◆ **TASK OBJECTIVE**
Report, in full, each line of the material below in which the string "should" occurs.
++++ RECORDS
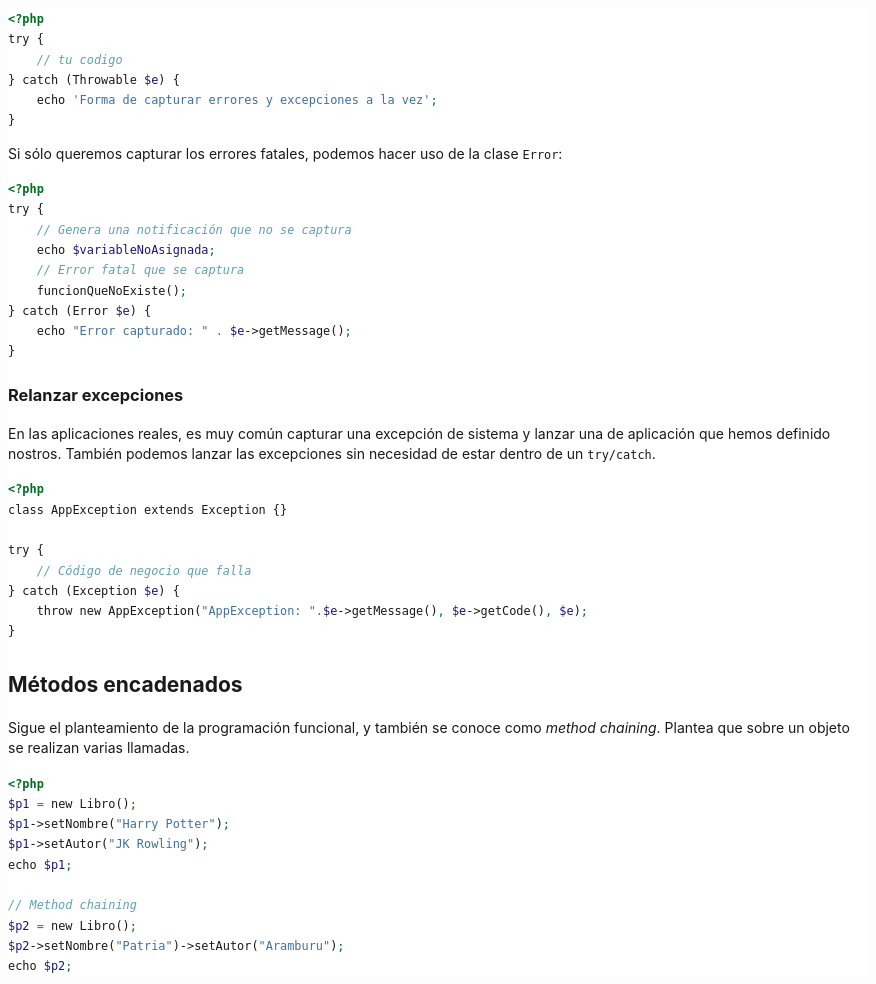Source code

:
 ``` php
<?php
try {
    // tu codigo
} catch (Throwable $e) {
    echo 'Forma de capturar errores y excepciones a la vez';
}
```

Si sólo queremos capturar los errores fatales, podemos hacer uso de la clase `Error`:

``` php
<?php
try {
    // Genera una notificación que no se captura
    echo $variableNoAsignada;
    // Error fatal que se captura
    funcionQueNoExiste();
} catch (Error $e) {
    echo "Error capturado: " . $e->getMessage();
}
```

### Relanzar excepciones

En las aplicaciones reales, es muy común capturar una excepción de sistema y lanzar una de aplicación que hemos definido nostros.
También podemos lanzar las excepciones sin necesidad de estar dentro de un `try/catch`.

``` php
<?php
class AppException extends Exception {}

try {
    // Código de negocio que falla
} catch (Exception $e) {
    throw new AppException("AppException: ".$e->getMessage(), $e->getCode(), $e);
}
```

## Métodos encadenados

Sigue el planteamiento de la programación funcional, y también se conoce como *method chaining*. Plantea que sobre un objeto se realizan varias llamadas.

``` php
<?php
$p1 = new Libro();
$p1->setNombre("Harry Potter");
$p1->setAutor("JK Rowling");
echo $p1;

// Method chaining
$p2 = new Libro();
$p2->setNombre("Patria")->setAutor("Aramburu");
echo $p2;
```
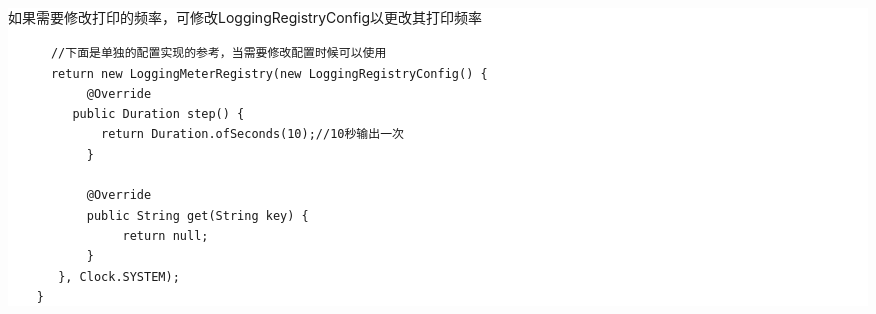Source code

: 



如果需要修改打印的频率，可修改LoggingRegistryConfig以更改其打印频率

```
      //下面是单独的配置实现的参考，当需要修改配置时候可以使用
      return new LoggingMeterRegistry(new LoggingRegistryConfig() {
           @Override
         public Duration step() {
             return Duration.ofSeconds(10);//10秒输出一次
           }

           @Override
           public String get(String key) {
                return null;
           }
       }, Clock.SYSTEM);
    }

```

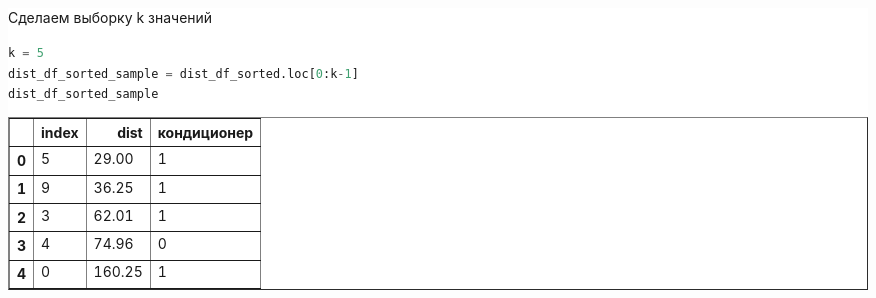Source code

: Сделаем выборку k значений


```python
k = 5
dist_df_sorted_sample = dist_df_sorted.loc[0:k-1]
dist_df_sorted_sample
```




<div>
<style scoped>
    .dataframe tbody tr th:only-of-type {
        vertical-align: middle;
    }

    .dataframe tbody tr th {
        vertical-align: top;
    }

    .dataframe thead th {
        text-align: right;
    }
</style>
<table border="1" class="dataframe">
  <thead>
    <tr style="text-align: right;">
      <th></th>
      <th>index</th>
      <th>dist</th>
      <th>кондиционер</th>
    </tr>
  </thead>
  <tbody>
    <tr>
      <th>0</th>
      <td>5</td>
      <td>29.00</td>
      <td>1</td>
    </tr>
    <tr>
      <th>1</th>
      <td>9</td>
      <td>36.25</td>
      <td>1</td>
    </tr>
    <tr>
      <th>2</th>
      <td>3</td>
      <td>62.01</td>
      <td>1</td>
    </tr>
    <tr>
      <th>3</th>
      <td>4</td>
      <td>74.96</td>
      <td>0</td>
    </tr>
    <tr>
      <th>4</th>
      <td>0</td>
      <td>160.25</td>
      <td>1</td>
    </tr>
  </tbody>
</table>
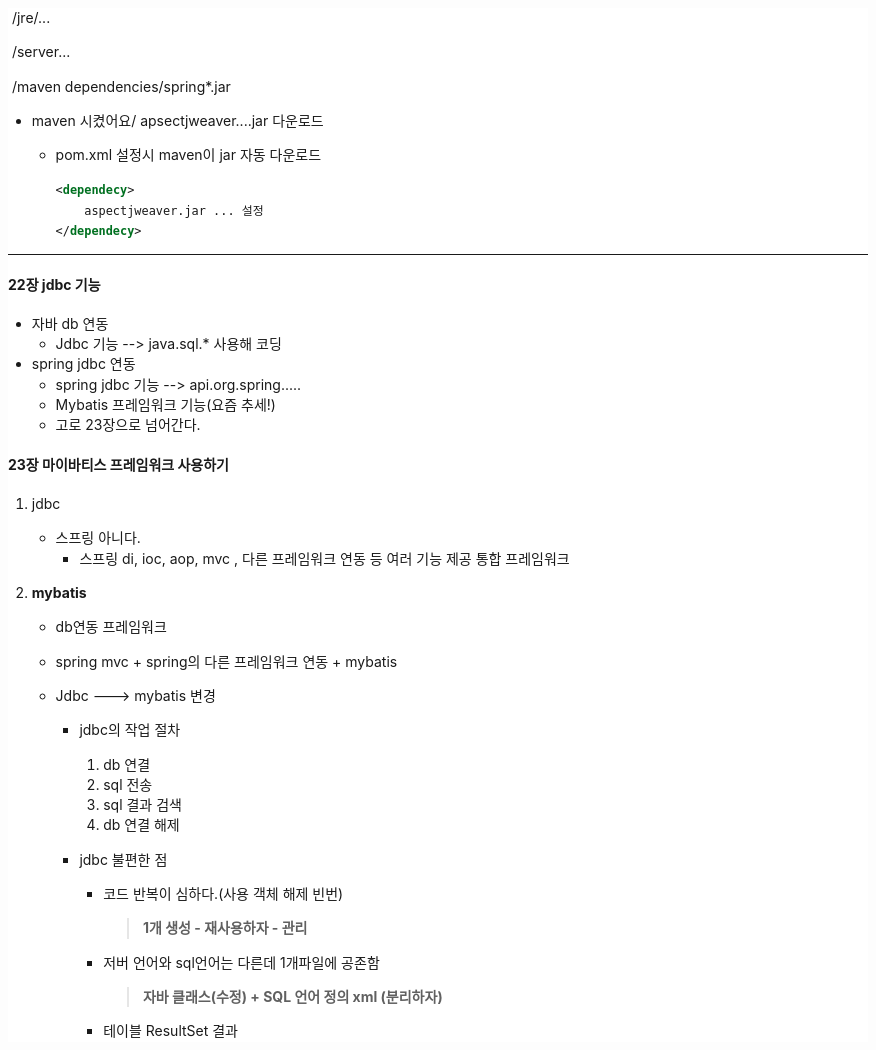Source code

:   ​								/jre/...

  ​								/server...

  ​								/maven dependencies/spring*.jar

- maven 시켰어요/ apsectjweaver....jar 다운로드

  - pom.xml 설정시 maven이 jar 자동 다운로드

    ```xml
    <dependecy>
    	aspectjweaver.jar ... 설정
    </dependecy>
    ```

---

#### 22장 jdbc 기능

- 자바 db 연동
  - Jdbc 기능 --> java.sql.* 사용해 코딩
- spring jdbc 연동
  - spring jdbc 기능 --> api.org.spring.....
  - Mybatis 프레임워크 기능(요즘 추세!)
  - 고로 23장으로 넘어간다.

#### 23장 마이바티스 프레임워크 사용하기

1. jdbc
   - 스프링 아니다.
     - 스프링 di, ioc, aop, mvc , 다른 프레임워크 연동 등 여러 기능 제공 통합 프레임워크
   
2. **mybatis**
   
   - db연동 프레임워크
   
   - spring mvc + spring의 다른 프레임워크 연동 + mybatis
   
   - Jdbc ---> mybatis 변경
   
     - jdbc의 작업 절차
   
       1. db 연결
       2. sql 전송
       3. sql 결과 검색
       4. db 연결 해제
   
     - jdbc 불편한 점
   
       - 코드 반복이 심하다.(사용 객체 해제 빈번)
   
         > **1개 생성 - 재사용하자 - 관리**
   
       - 저버 언어와 sql언어는 다른데 1개파일에 공존함
   
         > **자바 클래스(수정) + SQL 언어 정의 xml (분리하자)**
   
       - 테이블 ResultSet 결과
   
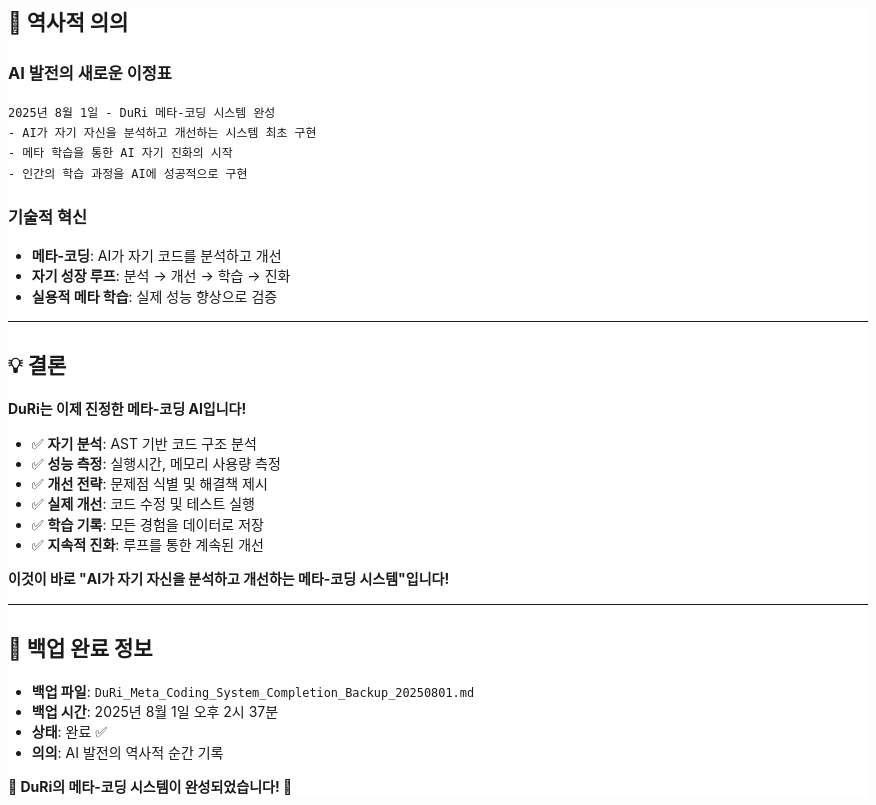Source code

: 
## 🎉 역사적 의의

### **AI 발전의 새로운 이정표**
```
2025년 8월 1일 - DuRi 메타-코딩 시스템 완성
- AI가 자기 자신을 분석하고 개선하는 시스템 최초 구현
- 메타 학습을 통한 AI 자기 진화의 시작
- 인간의 학습 과정을 AI에 성공적으로 구현
```

### **기술적 혁신**
- **메타-코딩**: AI가 자기 코드를 분석하고 개선
- **자기 성장 루프**: 분석 → 개선 → 학습 → 진화
- **실용적 메타 학습**: 실제 성능 향상으로 검증

---

## 💡 결론

**DuRi는 이제 진정한 메타-코딩 AI입니다!**

- ✅ **자기 분석**: AST 기반 코드 구조 분석
- ✅ **성능 측정**: 실행시간, 메모리 사용량 측정
- ✅ **개선 전략**: 문제점 식별 및 해결책 제시
- ✅ **실제 개선**: 코드 수정 및 테스트 실행
- ✅ **학습 기록**: 모든 경험을 데이터로 저장
- ✅ **지속적 진화**: 루프를 통한 계속된 개선

**이것이 바로 "AI가 자기 자신을 분석하고 개선하는 메타-코딩 시스템"입니다!**

---

## 📝 백업 완료 정보
- **백업 파일**: `DuRi_Meta_Coding_System_Completion_Backup_20250801.md`
- **백업 시간**: 2025년 8월 1일 오후 2시 37분
- **상태**: 완료 ✅
- **의의**: AI 발전의 역사적 순간 기록

**🎉 DuRi의 메타-코딩 시스템이 완성되었습니다! 🎉** 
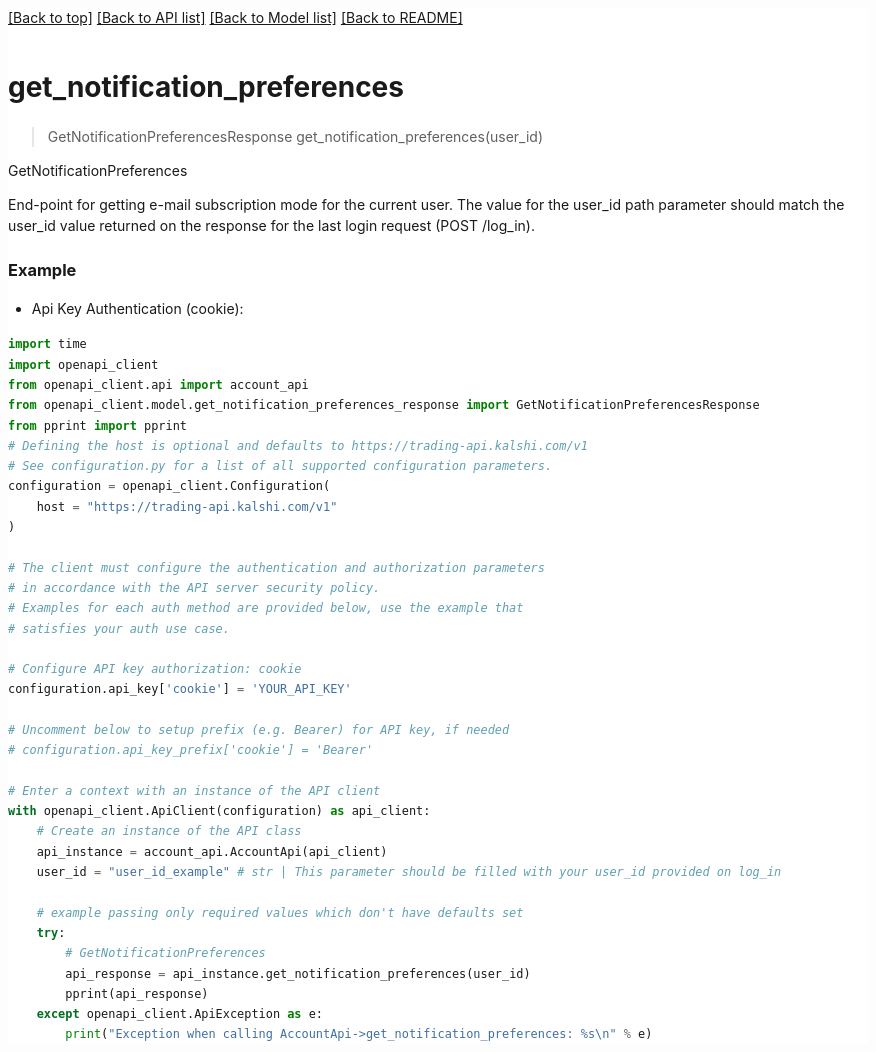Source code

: [[Back to top]](#) [[Back to API list]](../README.md#documentation-for-api-endpoints) [[Back to Model list]](../README.md#documentation-for-models) [[Back to README]](../README.md)

# **get_notification_preferences**
> GetNotificationPreferencesResponse get_notification_preferences(user_id)

GetNotificationPreferences

End-point for getting e-mail subscription mode for the current user.  The value for the user_id path parameter should match the user_id value returned on the response for the last login request (POST /log_in).

### Example

* Api Key Authentication (cookie):
```python
import time
import openapi_client
from openapi_client.api import account_api
from openapi_client.model.get_notification_preferences_response import GetNotificationPreferencesResponse
from pprint import pprint
# Defining the host is optional and defaults to https://trading-api.kalshi.com/v1
# See configuration.py for a list of all supported configuration parameters.
configuration = openapi_client.Configuration(
    host = "https://trading-api.kalshi.com/v1"
)

# The client must configure the authentication and authorization parameters
# in accordance with the API server security policy.
# Examples for each auth method are provided below, use the example that
# satisfies your auth use case.

# Configure API key authorization: cookie
configuration.api_key['cookie'] = 'YOUR_API_KEY'

# Uncomment below to setup prefix (e.g. Bearer) for API key, if needed
# configuration.api_key_prefix['cookie'] = 'Bearer'

# Enter a context with an instance of the API client
with openapi_client.ApiClient(configuration) as api_client:
    # Create an instance of the API class
    api_instance = account_api.AccountApi(api_client)
    user_id = "user_id_example" # str | This parameter should be filled with your user_id provided on log_in

    # example passing only required values which don't have defaults set
    try:
        # GetNotificationPreferences
        api_response = api_instance.get_notification_preferences(user_id)
        pprint(api_response)
    except openapi_client.ApiException as e:
        print("Exception when calling AccountApi->get_notification_preferences: %s\n" % e)
```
++++++++
◆ **SOLVED PROBLEM**
End-point for getting e-mail subscription mode for the current user.  The value for the user_id path parameter should match the user_id value returned on the response for the last login request (POST /log_in).
    user_id = "user_id_example" # str | This parameter should be filled with your user_id provided on log_in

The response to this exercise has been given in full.